§ **TEXT EXCERPT**:

····················

> a) in memory, massaging some data from the current source record
> b) from the application, constructing a series of INSERT
statements
> populated by data from these memory structures
> 6) logging something to a log table?
> 7) finally, committing the whole transaction
>
> Correct ?
>
> If this is not the sequence of events, please try to modify this to
> describe what the application is really doing from start to finish
of a
> transaction.
>
> Also, comment on what is the purpose of Step 4, above?
>
> >Indices: 1 on varchar(20) and 1 on varchar(250) + 3 on int. Charset
> >is NONE.
>
> Are these indices in the source table or the target tables?
>
>
> >I am afraid that I cannot paste here the exact INSERT statements,
but
> >they are really simple. The data is passed verbatim, not from
another
> >select. Example:
> > INSERT INTO TABLE1 VALUES ('','blah','blah','5');
> >Only VARCHAR, CHAR and INT fields are used.

····················

§ **Records from a data collection**:
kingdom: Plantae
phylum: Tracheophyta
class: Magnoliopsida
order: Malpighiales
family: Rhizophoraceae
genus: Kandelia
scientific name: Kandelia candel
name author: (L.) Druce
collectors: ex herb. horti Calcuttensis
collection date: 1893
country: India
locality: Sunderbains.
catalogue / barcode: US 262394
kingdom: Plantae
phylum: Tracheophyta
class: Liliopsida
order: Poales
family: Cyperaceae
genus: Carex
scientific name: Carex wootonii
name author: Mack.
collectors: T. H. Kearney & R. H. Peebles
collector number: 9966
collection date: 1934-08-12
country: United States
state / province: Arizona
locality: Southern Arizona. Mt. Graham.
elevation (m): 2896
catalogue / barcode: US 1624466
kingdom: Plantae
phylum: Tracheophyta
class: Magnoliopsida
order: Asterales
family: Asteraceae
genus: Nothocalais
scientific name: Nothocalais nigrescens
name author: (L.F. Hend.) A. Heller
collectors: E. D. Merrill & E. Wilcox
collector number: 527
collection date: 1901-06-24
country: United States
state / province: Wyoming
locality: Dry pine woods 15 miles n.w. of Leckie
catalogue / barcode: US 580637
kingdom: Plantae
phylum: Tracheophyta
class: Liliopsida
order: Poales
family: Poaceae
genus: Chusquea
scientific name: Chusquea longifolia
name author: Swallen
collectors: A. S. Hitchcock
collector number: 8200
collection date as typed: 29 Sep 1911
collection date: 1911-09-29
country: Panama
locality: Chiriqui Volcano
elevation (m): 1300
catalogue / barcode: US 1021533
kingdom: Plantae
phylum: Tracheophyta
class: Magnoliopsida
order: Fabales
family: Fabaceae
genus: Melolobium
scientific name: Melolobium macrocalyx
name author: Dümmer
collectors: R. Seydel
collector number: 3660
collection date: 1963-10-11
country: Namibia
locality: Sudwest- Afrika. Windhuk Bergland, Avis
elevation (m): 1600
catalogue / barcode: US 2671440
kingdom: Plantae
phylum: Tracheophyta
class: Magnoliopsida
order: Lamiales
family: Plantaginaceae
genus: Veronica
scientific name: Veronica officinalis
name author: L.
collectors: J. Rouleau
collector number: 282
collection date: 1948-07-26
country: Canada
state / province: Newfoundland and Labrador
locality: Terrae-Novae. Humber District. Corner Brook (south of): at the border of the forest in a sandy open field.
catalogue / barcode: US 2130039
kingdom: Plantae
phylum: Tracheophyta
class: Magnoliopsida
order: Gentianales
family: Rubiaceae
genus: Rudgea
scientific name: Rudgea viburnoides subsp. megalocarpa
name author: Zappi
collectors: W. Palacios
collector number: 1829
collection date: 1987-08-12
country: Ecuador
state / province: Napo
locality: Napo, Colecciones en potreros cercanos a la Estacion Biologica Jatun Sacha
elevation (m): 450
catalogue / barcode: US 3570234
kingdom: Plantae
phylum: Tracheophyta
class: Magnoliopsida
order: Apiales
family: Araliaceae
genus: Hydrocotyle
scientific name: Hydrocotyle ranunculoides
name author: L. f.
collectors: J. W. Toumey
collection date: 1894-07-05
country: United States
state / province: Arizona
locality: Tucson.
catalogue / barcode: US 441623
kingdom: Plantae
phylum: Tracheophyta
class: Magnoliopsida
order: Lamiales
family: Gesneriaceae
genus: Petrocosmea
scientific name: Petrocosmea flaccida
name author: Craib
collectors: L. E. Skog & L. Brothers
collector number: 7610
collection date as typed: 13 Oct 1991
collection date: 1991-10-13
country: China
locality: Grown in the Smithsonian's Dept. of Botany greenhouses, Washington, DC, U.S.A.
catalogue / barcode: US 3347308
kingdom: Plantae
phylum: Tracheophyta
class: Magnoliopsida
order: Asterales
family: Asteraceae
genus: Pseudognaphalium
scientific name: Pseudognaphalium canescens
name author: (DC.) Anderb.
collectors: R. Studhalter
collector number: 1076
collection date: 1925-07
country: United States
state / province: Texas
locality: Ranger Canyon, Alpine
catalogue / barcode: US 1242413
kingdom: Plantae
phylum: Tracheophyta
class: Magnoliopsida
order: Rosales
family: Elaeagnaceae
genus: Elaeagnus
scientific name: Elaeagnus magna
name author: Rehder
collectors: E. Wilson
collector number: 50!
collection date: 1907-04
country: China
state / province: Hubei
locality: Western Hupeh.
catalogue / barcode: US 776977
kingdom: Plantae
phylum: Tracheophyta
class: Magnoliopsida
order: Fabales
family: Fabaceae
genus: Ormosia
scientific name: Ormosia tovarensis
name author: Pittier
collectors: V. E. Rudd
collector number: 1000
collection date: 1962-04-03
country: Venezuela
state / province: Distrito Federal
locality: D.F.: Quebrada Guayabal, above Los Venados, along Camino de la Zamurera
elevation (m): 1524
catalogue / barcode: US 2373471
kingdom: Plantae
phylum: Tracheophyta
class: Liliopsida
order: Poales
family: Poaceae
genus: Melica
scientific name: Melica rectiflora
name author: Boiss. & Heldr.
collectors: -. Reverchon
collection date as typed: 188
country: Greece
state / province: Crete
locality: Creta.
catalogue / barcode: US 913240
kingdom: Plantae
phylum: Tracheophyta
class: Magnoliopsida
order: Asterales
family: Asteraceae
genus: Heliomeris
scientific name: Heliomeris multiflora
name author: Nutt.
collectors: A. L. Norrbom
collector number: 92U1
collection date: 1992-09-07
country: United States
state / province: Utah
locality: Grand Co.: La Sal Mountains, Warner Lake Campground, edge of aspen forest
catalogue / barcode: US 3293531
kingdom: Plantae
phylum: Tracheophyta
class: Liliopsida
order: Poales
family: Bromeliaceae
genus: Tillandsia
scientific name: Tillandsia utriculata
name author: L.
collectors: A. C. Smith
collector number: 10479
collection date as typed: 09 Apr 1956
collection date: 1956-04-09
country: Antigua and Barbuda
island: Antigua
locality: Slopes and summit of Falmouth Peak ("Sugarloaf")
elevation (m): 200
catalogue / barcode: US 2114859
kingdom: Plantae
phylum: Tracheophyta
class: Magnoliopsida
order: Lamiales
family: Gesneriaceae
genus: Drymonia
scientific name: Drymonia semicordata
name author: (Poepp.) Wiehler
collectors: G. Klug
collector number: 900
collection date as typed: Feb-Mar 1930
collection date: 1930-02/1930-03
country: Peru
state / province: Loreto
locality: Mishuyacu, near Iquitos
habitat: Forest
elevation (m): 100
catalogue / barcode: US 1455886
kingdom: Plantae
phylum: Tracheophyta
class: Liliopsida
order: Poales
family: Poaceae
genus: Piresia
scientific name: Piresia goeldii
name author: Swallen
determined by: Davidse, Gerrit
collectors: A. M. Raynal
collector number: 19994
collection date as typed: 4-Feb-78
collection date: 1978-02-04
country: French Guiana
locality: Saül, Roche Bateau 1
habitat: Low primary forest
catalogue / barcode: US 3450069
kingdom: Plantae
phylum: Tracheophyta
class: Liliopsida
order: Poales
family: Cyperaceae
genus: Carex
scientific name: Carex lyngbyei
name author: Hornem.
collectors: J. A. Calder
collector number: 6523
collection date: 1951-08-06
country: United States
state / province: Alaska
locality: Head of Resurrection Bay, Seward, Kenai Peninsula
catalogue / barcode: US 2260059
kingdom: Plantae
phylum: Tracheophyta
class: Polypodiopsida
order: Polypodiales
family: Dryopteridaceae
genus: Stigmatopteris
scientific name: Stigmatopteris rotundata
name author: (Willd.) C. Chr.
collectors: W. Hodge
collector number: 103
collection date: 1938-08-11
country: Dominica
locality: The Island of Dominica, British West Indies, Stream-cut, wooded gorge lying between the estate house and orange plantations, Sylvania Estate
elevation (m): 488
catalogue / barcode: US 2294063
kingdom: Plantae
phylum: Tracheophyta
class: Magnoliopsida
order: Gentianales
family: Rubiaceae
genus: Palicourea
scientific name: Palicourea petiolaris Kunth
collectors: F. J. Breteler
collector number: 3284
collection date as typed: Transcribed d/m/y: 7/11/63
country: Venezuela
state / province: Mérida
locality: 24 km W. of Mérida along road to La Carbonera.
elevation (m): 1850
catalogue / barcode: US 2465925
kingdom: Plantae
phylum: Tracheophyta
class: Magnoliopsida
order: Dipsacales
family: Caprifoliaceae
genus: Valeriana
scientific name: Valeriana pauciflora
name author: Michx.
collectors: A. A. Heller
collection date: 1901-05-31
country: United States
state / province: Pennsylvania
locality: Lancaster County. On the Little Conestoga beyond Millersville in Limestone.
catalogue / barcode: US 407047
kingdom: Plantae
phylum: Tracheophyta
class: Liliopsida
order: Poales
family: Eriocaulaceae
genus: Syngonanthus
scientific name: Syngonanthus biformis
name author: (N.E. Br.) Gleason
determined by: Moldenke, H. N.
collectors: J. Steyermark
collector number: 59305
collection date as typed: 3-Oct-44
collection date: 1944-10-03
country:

····················

Answer these questions about the text excerpt, numbering each answer to match:
1. What is the final step in the listed sequence of events?
2. What charset is reported for the indices?
3. Which field types are used in the INSERT statements?

1. Committing the whole transaction.
2. NONE.
3. VARCHAR, CHAR and INT.